### [Source material]
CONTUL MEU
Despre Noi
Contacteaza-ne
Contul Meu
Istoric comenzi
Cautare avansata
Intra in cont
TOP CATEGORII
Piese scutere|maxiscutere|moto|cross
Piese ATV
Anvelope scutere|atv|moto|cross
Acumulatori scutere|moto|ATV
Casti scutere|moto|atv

### [Assigned task]
Repeat the entries exactly, all of them.

### [Response to the exercise]
CONTUL MEU
Despre Noi
Contacteaza-ne
Contul Meu
Istoric comenzi
Cautare avansata
Intra in cont
TOP CATEGORII
Piese scutere|maxiscutere|moto|cross
Piese ATV
Anvelope scutere|atv|moto|cross
Acumulatori scutere|moto|ATV
Casti scutere|moto|atv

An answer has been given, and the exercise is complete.